GOAL:
Count the lines in the data below that contain the string "second". Reply with the number alone.

[start AVAILABLE DATA]

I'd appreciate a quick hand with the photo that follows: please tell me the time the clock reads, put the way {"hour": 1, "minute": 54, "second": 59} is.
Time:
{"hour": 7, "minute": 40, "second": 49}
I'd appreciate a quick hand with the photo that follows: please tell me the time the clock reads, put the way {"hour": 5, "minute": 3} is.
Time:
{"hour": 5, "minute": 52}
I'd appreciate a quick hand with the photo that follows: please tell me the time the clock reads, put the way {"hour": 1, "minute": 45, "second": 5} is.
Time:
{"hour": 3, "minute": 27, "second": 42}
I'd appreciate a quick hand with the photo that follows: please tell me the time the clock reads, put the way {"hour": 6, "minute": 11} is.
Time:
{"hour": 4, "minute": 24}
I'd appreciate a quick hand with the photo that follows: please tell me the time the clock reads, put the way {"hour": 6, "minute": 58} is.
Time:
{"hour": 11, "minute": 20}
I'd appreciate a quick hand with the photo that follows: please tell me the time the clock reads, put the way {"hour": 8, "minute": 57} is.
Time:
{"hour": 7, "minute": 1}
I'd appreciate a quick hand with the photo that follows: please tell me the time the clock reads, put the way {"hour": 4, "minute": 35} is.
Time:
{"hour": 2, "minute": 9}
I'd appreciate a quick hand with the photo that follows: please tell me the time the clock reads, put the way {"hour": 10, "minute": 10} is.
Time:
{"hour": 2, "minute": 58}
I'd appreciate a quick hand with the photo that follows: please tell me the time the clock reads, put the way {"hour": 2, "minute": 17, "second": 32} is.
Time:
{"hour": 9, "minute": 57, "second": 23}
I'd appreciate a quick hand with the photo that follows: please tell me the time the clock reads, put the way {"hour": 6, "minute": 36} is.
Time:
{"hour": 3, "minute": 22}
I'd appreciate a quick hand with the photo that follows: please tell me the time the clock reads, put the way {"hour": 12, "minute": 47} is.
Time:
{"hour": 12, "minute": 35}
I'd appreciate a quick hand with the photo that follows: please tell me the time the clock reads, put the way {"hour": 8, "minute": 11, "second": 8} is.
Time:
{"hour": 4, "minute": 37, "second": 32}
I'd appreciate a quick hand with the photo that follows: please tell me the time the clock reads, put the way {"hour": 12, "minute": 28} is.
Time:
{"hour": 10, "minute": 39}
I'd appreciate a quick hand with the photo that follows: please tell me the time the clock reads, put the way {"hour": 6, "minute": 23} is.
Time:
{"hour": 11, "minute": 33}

[end AVAILABLE DATA]

TASK OUTPUT:
8